> _DESCRIPTION OF THE TASK_: Needed from the data below: every line from the one with "By avoiding the" up to and including the one with "WDS-10006-04", repeated exactly and with nothing else.

Extracted data entries
-.-.-
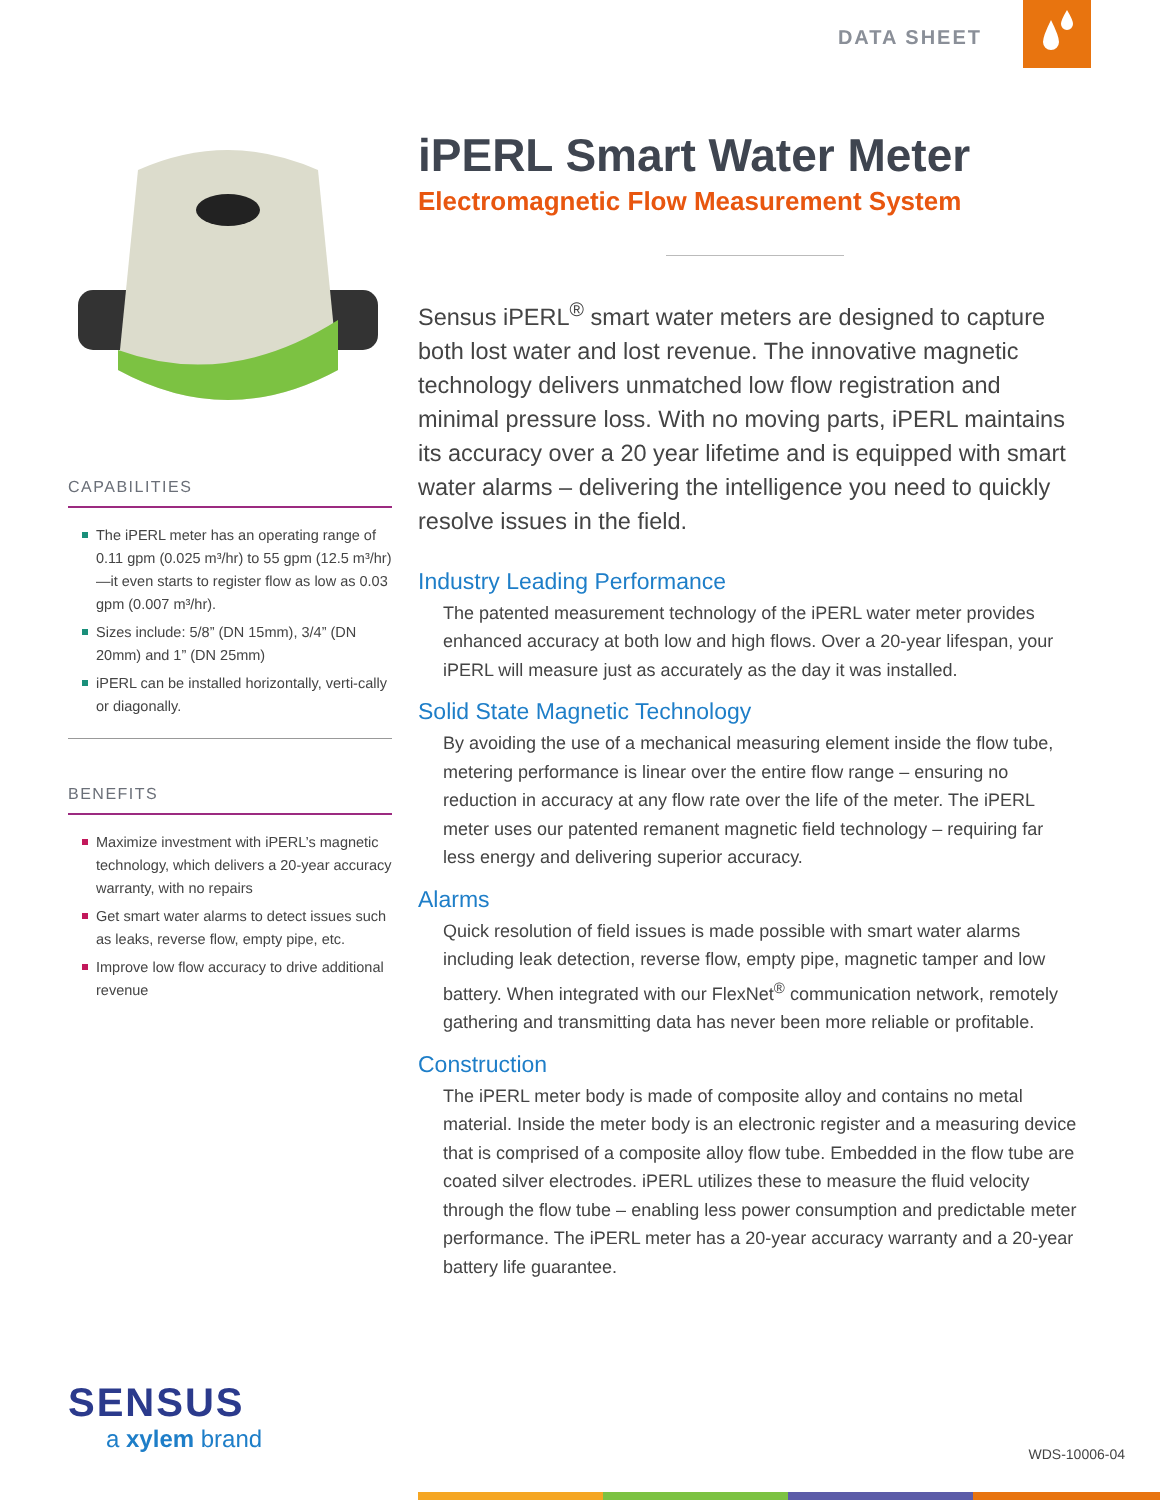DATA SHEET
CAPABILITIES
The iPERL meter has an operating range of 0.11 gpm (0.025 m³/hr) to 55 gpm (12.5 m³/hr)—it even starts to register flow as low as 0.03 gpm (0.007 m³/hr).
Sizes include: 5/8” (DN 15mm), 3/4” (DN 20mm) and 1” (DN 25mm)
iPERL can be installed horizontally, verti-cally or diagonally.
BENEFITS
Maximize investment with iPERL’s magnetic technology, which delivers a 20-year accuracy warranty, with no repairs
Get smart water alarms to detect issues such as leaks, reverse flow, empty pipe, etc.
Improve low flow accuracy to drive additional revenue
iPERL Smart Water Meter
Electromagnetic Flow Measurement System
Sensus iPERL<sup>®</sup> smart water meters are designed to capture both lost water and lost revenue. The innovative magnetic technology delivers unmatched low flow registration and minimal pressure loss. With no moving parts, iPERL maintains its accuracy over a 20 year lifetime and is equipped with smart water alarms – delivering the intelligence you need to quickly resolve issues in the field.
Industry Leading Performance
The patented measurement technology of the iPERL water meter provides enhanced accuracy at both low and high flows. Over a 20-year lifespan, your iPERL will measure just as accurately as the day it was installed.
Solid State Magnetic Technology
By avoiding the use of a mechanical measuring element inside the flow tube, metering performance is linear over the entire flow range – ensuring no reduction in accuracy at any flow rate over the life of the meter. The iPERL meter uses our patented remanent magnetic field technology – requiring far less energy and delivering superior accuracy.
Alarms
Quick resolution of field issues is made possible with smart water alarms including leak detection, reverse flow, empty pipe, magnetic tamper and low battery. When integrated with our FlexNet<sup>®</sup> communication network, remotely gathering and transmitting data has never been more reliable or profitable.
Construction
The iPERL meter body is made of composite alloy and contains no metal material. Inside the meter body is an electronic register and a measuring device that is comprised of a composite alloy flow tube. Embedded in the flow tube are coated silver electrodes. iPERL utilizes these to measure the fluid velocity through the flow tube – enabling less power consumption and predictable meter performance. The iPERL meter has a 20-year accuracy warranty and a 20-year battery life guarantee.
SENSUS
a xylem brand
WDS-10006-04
-.-.-
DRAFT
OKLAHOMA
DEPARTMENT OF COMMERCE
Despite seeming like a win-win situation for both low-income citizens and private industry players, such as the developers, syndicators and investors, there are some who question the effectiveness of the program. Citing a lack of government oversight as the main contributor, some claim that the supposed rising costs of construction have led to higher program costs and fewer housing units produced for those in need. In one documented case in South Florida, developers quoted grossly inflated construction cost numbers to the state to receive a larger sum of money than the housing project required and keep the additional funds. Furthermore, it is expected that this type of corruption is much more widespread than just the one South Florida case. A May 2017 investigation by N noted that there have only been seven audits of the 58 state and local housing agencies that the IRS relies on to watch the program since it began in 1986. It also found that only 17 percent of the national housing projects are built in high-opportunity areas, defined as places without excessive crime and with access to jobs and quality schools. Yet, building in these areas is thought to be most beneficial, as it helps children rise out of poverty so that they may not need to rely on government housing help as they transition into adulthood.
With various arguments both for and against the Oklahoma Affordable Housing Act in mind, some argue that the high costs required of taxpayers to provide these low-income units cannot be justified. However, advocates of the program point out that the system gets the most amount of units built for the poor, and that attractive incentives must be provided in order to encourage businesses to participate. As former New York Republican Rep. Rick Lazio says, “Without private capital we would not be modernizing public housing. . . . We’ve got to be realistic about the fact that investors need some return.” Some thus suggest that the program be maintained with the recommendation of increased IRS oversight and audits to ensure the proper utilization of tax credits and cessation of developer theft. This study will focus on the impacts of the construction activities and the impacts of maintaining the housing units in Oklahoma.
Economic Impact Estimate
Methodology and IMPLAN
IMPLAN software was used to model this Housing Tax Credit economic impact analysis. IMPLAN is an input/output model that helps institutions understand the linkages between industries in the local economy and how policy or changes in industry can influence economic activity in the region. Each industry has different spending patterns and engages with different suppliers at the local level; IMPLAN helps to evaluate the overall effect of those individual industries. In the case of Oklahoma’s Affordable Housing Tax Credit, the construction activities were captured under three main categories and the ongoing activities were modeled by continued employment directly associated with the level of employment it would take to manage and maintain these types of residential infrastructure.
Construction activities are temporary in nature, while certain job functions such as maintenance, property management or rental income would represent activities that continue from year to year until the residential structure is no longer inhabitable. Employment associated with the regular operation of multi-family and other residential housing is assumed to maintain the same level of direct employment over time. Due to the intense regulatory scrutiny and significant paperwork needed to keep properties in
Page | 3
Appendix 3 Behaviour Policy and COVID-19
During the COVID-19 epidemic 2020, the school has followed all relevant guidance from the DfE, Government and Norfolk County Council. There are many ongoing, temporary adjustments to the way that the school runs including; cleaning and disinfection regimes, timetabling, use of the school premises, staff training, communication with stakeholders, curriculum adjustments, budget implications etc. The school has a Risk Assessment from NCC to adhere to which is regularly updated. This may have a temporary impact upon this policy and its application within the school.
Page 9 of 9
-.-.-
> _SOLUTION TO THIS EXERCISE_:
By avoiding the use of a mechanical measuring element inside the flow tube, metering performance is linear over the entire flow range – ensuring no reduction in accuracy at any flow rate over the life of the meter. The iPERL meter uses our patented remanent magnetic field technology – requiring far less energy and delivering superior accuracy.
Alarms
Quick resolution of field issues is made possible with smart water alarms including leak detection, reverse flow, empty pipe, magnetic tamper and low battery. When integrated with our FlexNet<sup>®</sup> communication network, remotely gathering and transmitting data has never been more reliable or profitable.
Construction
The iPERL meter body is made of composite alloy and contains no metal material. Inside the meter body is an electronic register and a measuring device that is comprised of a composite alloy flow tube. Embedded in the flow tube are coated silver electrodes. iPERL utilizes these to measure the fluid velocity through the flow tube – enabling less power consumption and predictable meter performance. The iPERL meter has a 20-year accuracy warranty and a 20-year battery life guarantee.
SENSUS
a xylem brand
WDS-10006-04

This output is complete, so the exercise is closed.